==== RECORDS FOR THIS TASK

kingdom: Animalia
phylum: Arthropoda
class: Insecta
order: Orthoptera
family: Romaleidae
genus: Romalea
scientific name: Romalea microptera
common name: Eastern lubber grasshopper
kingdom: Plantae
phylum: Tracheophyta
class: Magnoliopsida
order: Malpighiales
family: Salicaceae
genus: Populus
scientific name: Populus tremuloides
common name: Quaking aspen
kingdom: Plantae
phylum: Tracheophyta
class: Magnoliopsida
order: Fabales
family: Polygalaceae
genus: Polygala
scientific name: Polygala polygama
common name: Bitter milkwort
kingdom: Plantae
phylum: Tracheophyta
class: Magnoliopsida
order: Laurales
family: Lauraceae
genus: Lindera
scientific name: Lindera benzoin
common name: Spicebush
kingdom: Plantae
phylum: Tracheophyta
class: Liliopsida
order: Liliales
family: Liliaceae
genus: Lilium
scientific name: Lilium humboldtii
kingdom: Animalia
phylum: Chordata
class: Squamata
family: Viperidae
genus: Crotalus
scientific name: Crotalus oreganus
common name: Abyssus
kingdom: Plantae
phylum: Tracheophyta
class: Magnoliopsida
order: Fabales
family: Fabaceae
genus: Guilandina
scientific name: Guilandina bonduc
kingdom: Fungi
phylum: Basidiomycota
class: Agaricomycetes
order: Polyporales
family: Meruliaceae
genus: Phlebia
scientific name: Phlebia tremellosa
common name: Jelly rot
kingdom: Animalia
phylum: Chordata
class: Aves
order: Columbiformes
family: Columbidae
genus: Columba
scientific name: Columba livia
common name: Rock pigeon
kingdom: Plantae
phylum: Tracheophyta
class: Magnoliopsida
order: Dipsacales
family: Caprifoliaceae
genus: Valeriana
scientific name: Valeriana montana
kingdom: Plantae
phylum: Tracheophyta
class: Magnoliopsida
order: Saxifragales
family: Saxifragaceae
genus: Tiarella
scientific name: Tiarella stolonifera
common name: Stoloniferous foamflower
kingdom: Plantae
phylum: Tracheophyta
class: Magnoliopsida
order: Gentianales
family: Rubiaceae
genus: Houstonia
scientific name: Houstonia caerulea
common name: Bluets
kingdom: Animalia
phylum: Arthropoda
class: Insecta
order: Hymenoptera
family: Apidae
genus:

========

=== CHALLENGE ===
Please copy the lines of the records above word for word. Begin with the line that contains "family: Viperidae" and continue through the line that contains "family: Caprifoliaceae", including both of those lines.

=== TASK RESULT ===
family: Viperidae
genus: Crotalus
scientific name: Crotalus oreganus
common name: Abyssus
kingdom: Plantae
phylum: Tracheophyta
class: Magnoliopsida
order: Fabales
family: Fabaceae
genus: Guilandina
scientific name: Guilandina bonduc
kingdom: Fungi
phylum: Basidiomycota
class: Agaricomycetes
order: Polyporales
family: Meruliaceae
genus: Phlebia
scientific name: Phlebia tremellosa
common name: Jelly rot
kingdom: Animalia
phylum: Chordata
class: Aves
order: Columbiformes
family: Columbidae
genus: Columba
scientific name: Columba livia
common name: Rock pigeon
kingdom: Plantae
phylum: Tracheophyta
class: Magnoliopsida
order: Dipsacales
family: Caprifoliaceae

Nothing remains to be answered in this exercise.